Supplied material START

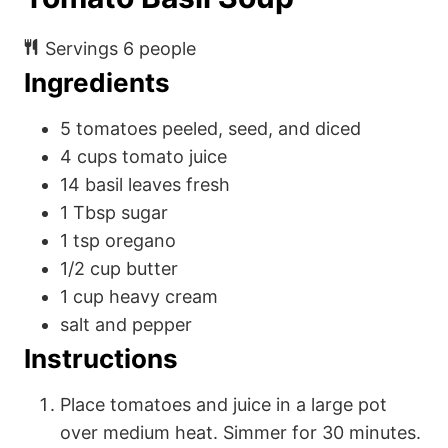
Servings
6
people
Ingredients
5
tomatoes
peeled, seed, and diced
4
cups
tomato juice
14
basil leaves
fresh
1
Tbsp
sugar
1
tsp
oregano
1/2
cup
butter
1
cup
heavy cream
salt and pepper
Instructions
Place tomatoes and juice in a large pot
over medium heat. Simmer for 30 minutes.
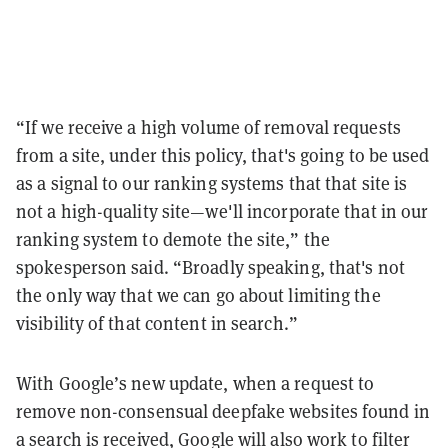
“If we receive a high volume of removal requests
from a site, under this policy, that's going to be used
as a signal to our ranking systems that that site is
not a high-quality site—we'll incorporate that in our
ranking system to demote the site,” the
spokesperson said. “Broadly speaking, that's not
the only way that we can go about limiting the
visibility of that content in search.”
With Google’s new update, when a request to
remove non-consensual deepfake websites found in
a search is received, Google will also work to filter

Supplied material END

* **Exercise description**:
What is wanted is a verbatim transcription of every record above, pictures excluded.

* **Written response**:
Servings
6
people
Ingredients
5
tomatoes
peeled, seed, and diced
4
cups
tomato juice
14
basil leaves
fresh
1
Tbsp
sugar
1
tsp
oregano
1/2
cup
butter
1
cup
heavy cream
salt and pepper
Instructions
Place tomatoes and juice in a large pot
over medium heat. Simmer for 30 minutes.
“If we receive a high volume of removal requests
from a site, under this policy, that's going to be used
as a signal to our ranking systems that that site is
not a high-quality site—we'll incorporate that in our
ranking system to demote the site,” the
spokesperson said. “Broadly speaking, that's not
the only way that we can go about limiting the
visibility of that content in search.”
With Google’s new update, when a request to
remove non-consensual deepfake websites found in
a search is received, Google will also work to filter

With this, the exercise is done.